2 replies on “Caribbean farmers urged to focus on opportunities rather than challenges”

  1. These gabfests only benefit the attendees and their parent organizations whose sustainability is dependent on the continued marginality and decline of small-farming in their regions.

    We have seen a slow but steady decline in small-farming/peasant cultivation for decades now in lock-step with the growth in dependency on cheaper and often better food imports from large-scale agriculture in developed and underdeveloped countries alike.

    We know everything we have to know about the causes and effects of agricultural decline in the Caribbean and its link to industrial mega-farming elsewhere. We also know that no one who has other alternative will deliberately choose the backbreaking work of becoming a small farmer.

    There is no reversing this inexorable trend, at least without doing much more harm than good by increasing trade, quota, and tariff barriers.

    So why do we have these useless conferences? Because the livelihood and well being of the non-farming attendees depends on them.

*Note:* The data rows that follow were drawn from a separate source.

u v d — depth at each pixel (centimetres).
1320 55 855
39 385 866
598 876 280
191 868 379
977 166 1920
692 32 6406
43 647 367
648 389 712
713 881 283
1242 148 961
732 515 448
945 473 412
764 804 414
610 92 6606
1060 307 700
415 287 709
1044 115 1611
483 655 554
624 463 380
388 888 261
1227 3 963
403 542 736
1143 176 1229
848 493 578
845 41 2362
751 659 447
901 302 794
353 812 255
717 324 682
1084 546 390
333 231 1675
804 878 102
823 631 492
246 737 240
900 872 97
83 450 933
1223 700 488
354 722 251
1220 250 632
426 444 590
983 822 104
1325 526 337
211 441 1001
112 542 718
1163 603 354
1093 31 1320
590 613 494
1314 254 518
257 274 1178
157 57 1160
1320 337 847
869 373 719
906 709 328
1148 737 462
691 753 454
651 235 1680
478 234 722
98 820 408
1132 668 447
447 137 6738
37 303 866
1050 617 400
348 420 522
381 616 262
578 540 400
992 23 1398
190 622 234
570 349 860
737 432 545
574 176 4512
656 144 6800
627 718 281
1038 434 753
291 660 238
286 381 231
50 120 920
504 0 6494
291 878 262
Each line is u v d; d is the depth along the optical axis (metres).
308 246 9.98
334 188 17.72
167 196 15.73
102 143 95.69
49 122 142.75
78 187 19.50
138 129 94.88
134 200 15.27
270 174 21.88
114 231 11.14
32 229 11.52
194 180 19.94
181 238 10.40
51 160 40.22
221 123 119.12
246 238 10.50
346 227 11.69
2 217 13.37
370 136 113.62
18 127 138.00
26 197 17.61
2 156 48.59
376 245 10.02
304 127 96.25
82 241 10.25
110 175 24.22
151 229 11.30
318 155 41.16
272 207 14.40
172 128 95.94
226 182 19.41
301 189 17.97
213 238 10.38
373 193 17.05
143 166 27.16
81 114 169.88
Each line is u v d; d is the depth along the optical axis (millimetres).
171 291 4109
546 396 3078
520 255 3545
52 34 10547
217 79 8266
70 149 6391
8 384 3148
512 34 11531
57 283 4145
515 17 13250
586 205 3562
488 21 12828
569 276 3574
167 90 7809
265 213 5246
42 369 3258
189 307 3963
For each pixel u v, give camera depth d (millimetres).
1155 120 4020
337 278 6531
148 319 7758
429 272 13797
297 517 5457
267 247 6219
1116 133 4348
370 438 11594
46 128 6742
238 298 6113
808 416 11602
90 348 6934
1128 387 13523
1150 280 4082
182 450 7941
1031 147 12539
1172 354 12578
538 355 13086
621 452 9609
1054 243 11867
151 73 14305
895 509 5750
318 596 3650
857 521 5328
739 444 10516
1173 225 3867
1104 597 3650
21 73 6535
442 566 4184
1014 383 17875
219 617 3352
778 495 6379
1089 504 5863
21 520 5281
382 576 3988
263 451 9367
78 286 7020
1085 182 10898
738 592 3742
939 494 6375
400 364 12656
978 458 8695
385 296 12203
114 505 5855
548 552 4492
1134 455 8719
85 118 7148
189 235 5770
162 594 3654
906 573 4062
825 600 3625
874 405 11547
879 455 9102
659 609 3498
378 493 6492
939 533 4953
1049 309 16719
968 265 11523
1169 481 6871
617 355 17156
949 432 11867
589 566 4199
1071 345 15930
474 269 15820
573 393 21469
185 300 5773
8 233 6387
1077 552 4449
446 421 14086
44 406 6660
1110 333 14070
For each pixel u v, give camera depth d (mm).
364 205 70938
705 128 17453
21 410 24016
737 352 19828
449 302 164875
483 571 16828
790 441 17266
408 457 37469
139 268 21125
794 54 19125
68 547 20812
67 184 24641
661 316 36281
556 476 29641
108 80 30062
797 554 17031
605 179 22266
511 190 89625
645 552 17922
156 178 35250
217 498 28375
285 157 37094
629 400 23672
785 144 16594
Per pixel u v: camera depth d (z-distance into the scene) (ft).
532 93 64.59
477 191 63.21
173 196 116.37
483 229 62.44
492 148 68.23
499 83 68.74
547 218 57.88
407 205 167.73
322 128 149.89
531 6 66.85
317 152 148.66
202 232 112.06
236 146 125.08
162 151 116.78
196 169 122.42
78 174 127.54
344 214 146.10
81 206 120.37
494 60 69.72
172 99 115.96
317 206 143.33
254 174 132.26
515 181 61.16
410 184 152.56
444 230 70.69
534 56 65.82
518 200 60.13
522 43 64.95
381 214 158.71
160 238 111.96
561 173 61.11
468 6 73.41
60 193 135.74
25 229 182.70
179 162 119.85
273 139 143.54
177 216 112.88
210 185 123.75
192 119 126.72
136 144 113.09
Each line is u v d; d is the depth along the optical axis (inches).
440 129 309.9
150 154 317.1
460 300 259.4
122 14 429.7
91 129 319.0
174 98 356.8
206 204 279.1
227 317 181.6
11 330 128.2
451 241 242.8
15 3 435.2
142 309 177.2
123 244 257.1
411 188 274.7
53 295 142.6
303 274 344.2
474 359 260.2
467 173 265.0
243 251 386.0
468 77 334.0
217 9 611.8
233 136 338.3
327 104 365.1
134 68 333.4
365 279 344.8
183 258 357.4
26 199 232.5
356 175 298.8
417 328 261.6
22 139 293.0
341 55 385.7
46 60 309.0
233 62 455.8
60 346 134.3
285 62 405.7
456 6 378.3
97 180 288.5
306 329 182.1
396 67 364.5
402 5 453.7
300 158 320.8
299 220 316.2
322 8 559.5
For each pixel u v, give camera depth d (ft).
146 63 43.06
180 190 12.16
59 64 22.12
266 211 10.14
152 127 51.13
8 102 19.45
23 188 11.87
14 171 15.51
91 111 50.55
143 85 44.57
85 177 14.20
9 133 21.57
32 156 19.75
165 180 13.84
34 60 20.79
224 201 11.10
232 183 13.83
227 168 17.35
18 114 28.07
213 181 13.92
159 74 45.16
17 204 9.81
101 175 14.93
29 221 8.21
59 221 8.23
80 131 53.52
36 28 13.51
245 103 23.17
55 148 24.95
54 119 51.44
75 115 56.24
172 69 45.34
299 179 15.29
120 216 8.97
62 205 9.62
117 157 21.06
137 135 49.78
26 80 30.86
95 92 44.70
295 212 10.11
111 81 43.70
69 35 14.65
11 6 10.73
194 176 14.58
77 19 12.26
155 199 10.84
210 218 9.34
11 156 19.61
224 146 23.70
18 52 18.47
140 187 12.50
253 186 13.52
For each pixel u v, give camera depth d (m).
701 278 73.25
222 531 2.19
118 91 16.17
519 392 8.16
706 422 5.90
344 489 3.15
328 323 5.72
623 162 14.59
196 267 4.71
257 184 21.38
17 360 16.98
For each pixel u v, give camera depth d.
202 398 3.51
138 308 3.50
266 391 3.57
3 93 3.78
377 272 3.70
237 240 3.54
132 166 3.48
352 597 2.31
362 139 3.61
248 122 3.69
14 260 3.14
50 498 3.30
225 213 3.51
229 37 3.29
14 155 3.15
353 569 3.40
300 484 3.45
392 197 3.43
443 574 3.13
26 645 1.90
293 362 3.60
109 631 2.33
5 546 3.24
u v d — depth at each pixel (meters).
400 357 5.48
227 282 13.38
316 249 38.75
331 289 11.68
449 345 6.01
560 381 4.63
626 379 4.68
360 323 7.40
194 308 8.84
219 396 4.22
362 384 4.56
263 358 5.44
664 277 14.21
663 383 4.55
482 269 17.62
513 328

  2. I’ll bet that C.ben-David is or has been a farmer because he seems to know much more about farming than these people hosting these conferences. There are in fact very few opportunities for most farmers and far too many challenges. How is it possible to see opportunity in a hurricane or flood, let’s not even begin to mention droughts, or pests, including the two legged variety. I would like these jokers too show me opportunity in thieves stealing my crops…unless I too become a thief. What about the biggest thieves…the government!
    The government of SVG can support Agriculture by supporting Agro-Processing, but they refuse to do this. They have astronomical Customs Duty charges on machines and packaging material, then the Customs almost always charges more duty on imports than they are allowed. They are the most-protected criminals in all the Caribbean. Ralph Gonsalves loves the money he can squeeze out of the middle-class through the Customs.